**Provided text**.
◇ ◇ ◇ ◇ ◇ ◇ ◇

Charlie, meanwhile, unveils the day's food offerings - sandwiches and snacks prepared by his wife, with allowances made for any dietary quirks. Charlie's painstaking attention to detail is clearly not limited to dive briefings and safety procedures.
With the lads arguing over who should polish off the last of the sausage rolls, we cruise over to the James Eagan Layne, only to find that five other boats have had the same idea.
"Who are you with?" shouts Pete as we draw up to the site. Four stray divers are reaching for our ladder. "Hey, Roger, I think these are some of yours," he calls to one of the skippers, coaxing the puzzled heads away.
Divemaster Hamish and rookie Vlad are the first of our lot to take the plunge, but they drift from the shotline as Vlad adjusts his mask.
"Swim this way," urges Hamish.
"But I don't want to waste energy," complains Vlad, floating to the front of the boat.
"Then let's just go - look, you can see the wreck from here, come on."
It's flat calm but Vlad struggles a bit more, a little short of breath. With 60 warmwater dives to his credit, he is new to British waters, but had told me he preferred UK diving because it was a constant challenge. I can see what he means.
"And take your regulator out of your mouth. Don't waste your air," says Hamish.
Finally, the divers are down and all is quiet. Or maybe not.
"What on earthÉ?"exclaims Pete, flicking the engines back on. He has spotted a DSMB and two heads, way off in the distance. It's the lads - Bojan and the suave Croatian fund manager, Patrice. As they were heading for the wreck, they had seen a weightbelt, decided to salvage it, struggled up to the surface, dropped it, surfaced anyway and realised that they had drifted.
Pete helps them onto the boat and ferries them back to the shotline. "You may as well have a quick look at the wreck while you're here," he tells them, checking their air supply and rolling them off the side of the boat.

◇ ◇ ◇ ◇ ◇ ◇ ◇

**Given material**.
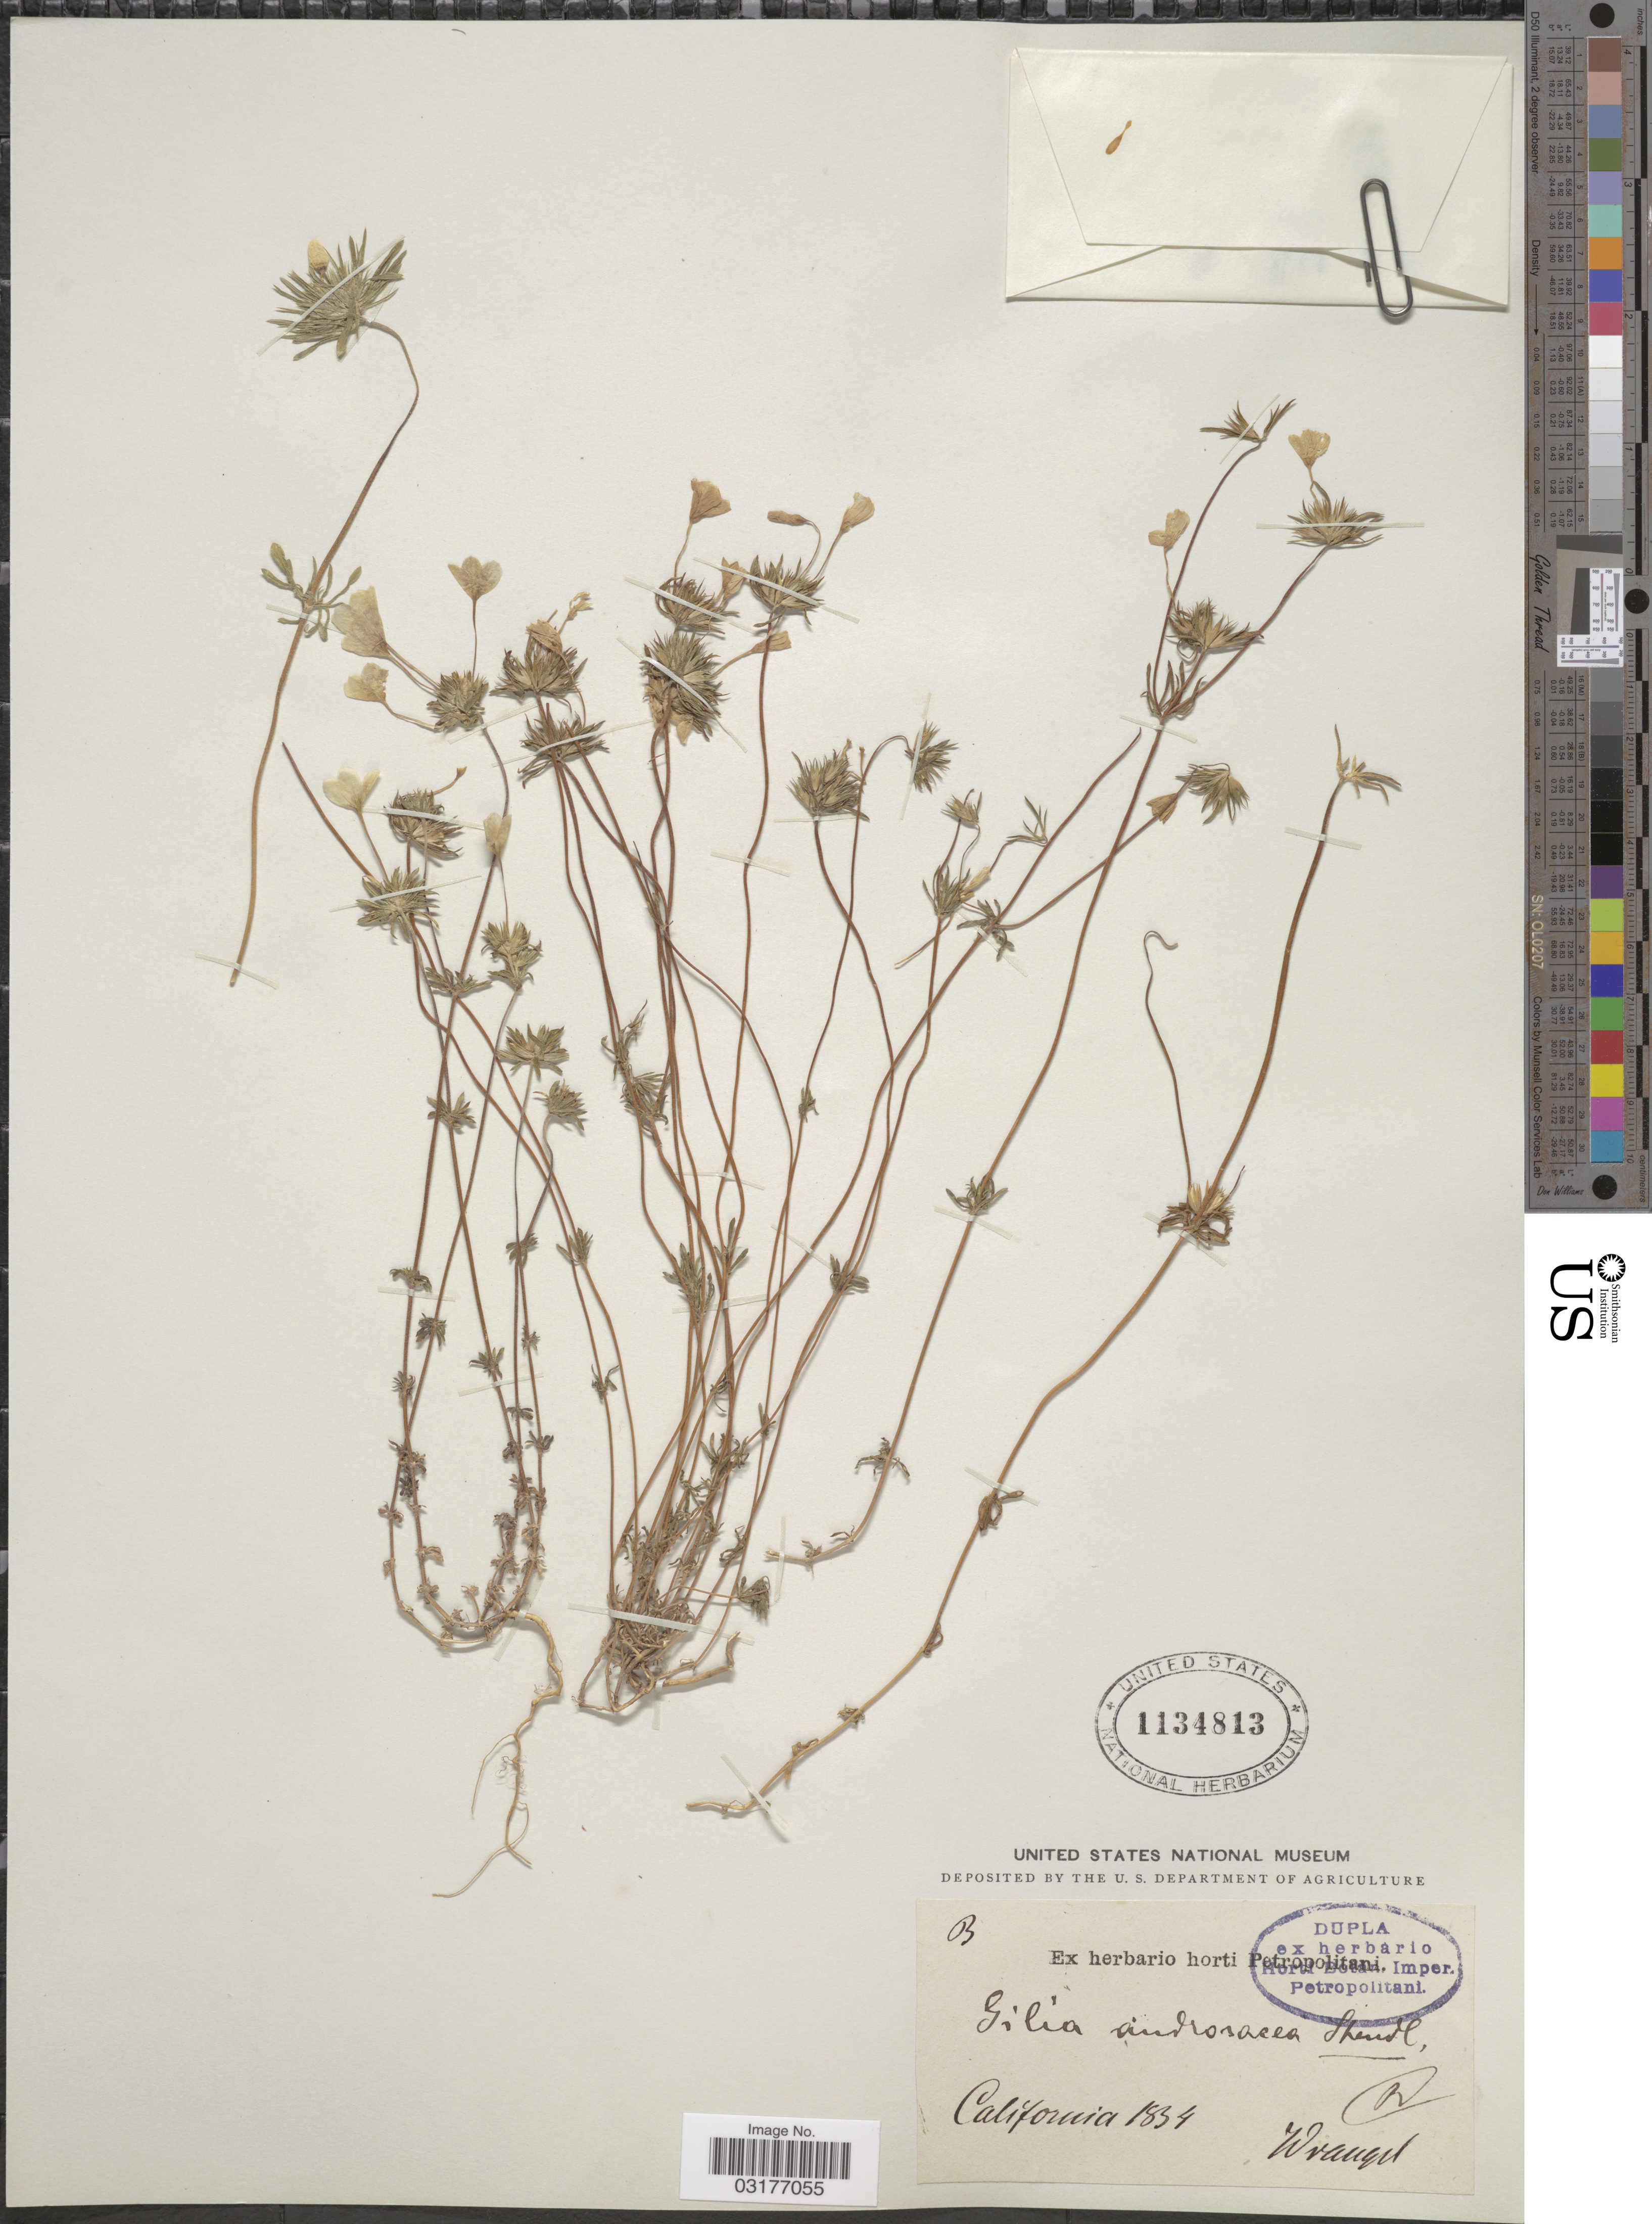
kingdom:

◇ ◇ ◇ ◇ ◇ ◇ ◇

**Problem to solve**. Copy out the dive-trip passage above in full, word for word.

**Correct answer**.
Charlie, meanwhile, unveils the day's food offerings - sandwiches and snacks prepared by his wife, with allowances made for any dietary quirks. Charlie's painstaking attention to detail is clearly not limited to dive briefings and safety procedures.
With the lads arguing over who should polish off the last of the sausage rolls, we cruise over to the James Eagan Layne, only to find that five other boats have had the same idea.
"Who are you with?" shouts Pete as we draw up to the site. Four stray divers are reaching for our ladder. "Hey, Roger, I think these are some of yours," he calls to one of the skippers, coaxing the puzzled heads away.
Divemaster Hamish and rookie Vlad are the first of our lot to take the plunge, but they drift from the shotline as Vlad adjusts his mask.
"Swim this way," urges Hamish.
"But I don't want to waste energy," complains Vlad, floating to the front of the boat.
"Then let's just go - look, you can see the wreck from here, come on."
It's flat calm but Vlad struggles a bit more, a little short of breath. With 60 warmwater dives to his credit, he is new to British waters, but had told me he preferred UK diving because it was a constant challenge. I can see what he means.
"And take your regulator out of your mouth. Don't waste your air," says Hamish.
Finally, the divers are down and all is quiet. Or maybe not.
"What on earthÉ?"exclaims Pete, flicking the engines back on. He has spotted a DSMB and two heads, way off in the distance. It's the lads - Bojan and the suave Croatian fund manager, Patrice. As they were heading for the wreck, they had seen a weightbelt, decided to salvage it, struggled up to the surface, dropped it, surfaced anyway and realised that they had drifted.
Pete helps them onto the boat and ferries them back to the shotline. "You may as well have a quick look at the wreck while you're here," he tells them, checking their air supply and rolling them off the side of the boat.